Abidjan, 11 juin 2026 (AIP) – Ce jeudi 11 juin, le stade Azteca de Mexico sous haute tension, vibrera au rythme d’un remake historique entre le Mexique et l’Afrique du Sud, seize ans après leur match d’ouverture légendaire du Mondial 2010.
Siphiwe Tshabalala, le stade Soccer City, le bruit assourdissant des vuvuzelas… Le 11 juin 2010, l’Afrique du Sud entrait dans l’histoire en accueillant son premier Mondial. Seize ans plus tard, presque jour pour jour, les deux nations se retrouvent pour écrire un nouveau chapitre. Cette fois, c’est Mexico qui prête son écrin mythique.
« Je me souviendrai toujours de ce but, raconte un supporter mexicain dans les rues de la capitale. Aujourd’hui, on veut notre propre légende. »
Le Mexique n’a jamais gagné un match d’ouverture. Trois défaites, deux nuls, une malédiction que « El Tri » espère briser devant ses 87 000 fans survoltés.
Le Mexique, hôte trois fois centenaire
Ce Mondial 2026 est spécial pour le Mexique. C’est la troisième fois que le pays accueille la compétition, après 1970 et 1986. À chaque fois, « El Tri » s’est arrêté en quarts de finale, son meilleur résultat. Les fans espèrent cette fois dépasser ce plafond de verre.
Avec 18 participations au total, dont neuf consécutives, le Mexique est un habitué des grands rendez-vous. Sa dernière absence remonte à 1990. Une longévité que peu de nations peuvent afficher.
L’Afrique du Sud, une revanche à prendre
En face, les Bafana Bafana ne sont pas venus faire de la figuration. Quatrième participation pour l’Afrique du Sud (1998, 2002, 2010, 2026). Zéro victoire en phase de poules, zéro qualification. Une anomalie pour le pays hôte du Mondial 2010.
Cette année, le groupe A (Mexique, Afrique du Sud, Corée du Sud, République tchèque) laisse entrevoir un espoir. Sortir des poules serait une première historique. Tout passera pas une victoire contre le Mexique, seize ans après le match inaugural de Johannesburg.
Tensions sociales, l’accès du stade bloqué mardi
Mais à quelques heures du coup d’envoi, l’ambiance n’est pas seulement à l’euphorie. Mardi, plusieurs milliers de manifestants ont bloqué les accès au stade Azteca. En tête de la contestation, des enseignants et personnels de l’éducation, qui réclament une augmentation des salaires et l’abrogation d’une loi controversée sur les retraites.
Le gouvernement mexicain, dirigé par la présidente Claudia Sheinbaum, refuse pour l’instant de céder. Mais la pression monte. D’autant que les caméras du monde entier sont braquées sur le pays.
« Tout est sous contrôle », a assuré Mme Sheinbaum, appelant au calme. Une déclaration qui ne convainc pas tout le monde. Dans les artères proches du stade, la fête coexiste avec une colère sourde. Certains commerçants, drapeau vert à la main, regardent d’un œil inquiet les barricades encore fumantes.

◇ ◇ ◇ ◇ ◇

D'après l'article sur le match Mexique–Afrique du Sud, quelles sont toutes les équipes du groupe A ?

Données extraites
◇ ◇ ◇ ◇ ◇

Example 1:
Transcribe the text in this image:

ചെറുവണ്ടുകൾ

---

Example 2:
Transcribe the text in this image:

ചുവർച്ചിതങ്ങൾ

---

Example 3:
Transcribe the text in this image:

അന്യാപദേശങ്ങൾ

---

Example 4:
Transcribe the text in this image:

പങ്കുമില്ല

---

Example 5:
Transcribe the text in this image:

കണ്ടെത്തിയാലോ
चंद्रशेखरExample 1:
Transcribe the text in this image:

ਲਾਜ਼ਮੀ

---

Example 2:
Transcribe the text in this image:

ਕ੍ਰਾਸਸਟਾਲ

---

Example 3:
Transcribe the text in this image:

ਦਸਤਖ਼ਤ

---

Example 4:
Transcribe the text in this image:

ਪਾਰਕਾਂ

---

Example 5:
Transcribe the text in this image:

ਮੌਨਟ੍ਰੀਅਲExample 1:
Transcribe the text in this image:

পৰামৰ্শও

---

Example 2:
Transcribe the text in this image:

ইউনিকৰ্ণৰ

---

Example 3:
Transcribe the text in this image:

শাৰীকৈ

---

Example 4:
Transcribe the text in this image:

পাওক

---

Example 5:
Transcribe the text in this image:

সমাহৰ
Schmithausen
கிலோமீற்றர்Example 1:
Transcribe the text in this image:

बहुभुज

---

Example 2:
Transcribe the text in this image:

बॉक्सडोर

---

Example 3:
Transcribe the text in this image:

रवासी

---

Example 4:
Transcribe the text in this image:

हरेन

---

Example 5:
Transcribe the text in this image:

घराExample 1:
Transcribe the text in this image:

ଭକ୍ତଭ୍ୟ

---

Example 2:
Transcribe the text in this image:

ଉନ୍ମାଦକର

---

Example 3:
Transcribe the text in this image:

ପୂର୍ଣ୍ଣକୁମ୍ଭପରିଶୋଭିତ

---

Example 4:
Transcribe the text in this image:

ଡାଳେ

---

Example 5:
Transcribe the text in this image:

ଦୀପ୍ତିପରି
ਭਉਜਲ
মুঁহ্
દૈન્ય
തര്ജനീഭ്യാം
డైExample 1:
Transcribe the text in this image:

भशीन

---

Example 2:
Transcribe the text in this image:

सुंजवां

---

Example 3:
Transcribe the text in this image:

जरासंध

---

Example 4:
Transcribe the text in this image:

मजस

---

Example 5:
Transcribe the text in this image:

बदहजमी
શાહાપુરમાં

◇ ◇ ◇ ◇ ◇

** ZONE DE RÉPONSE **
Mexique, Afrique du Sud, Corée du Sud, République tchèque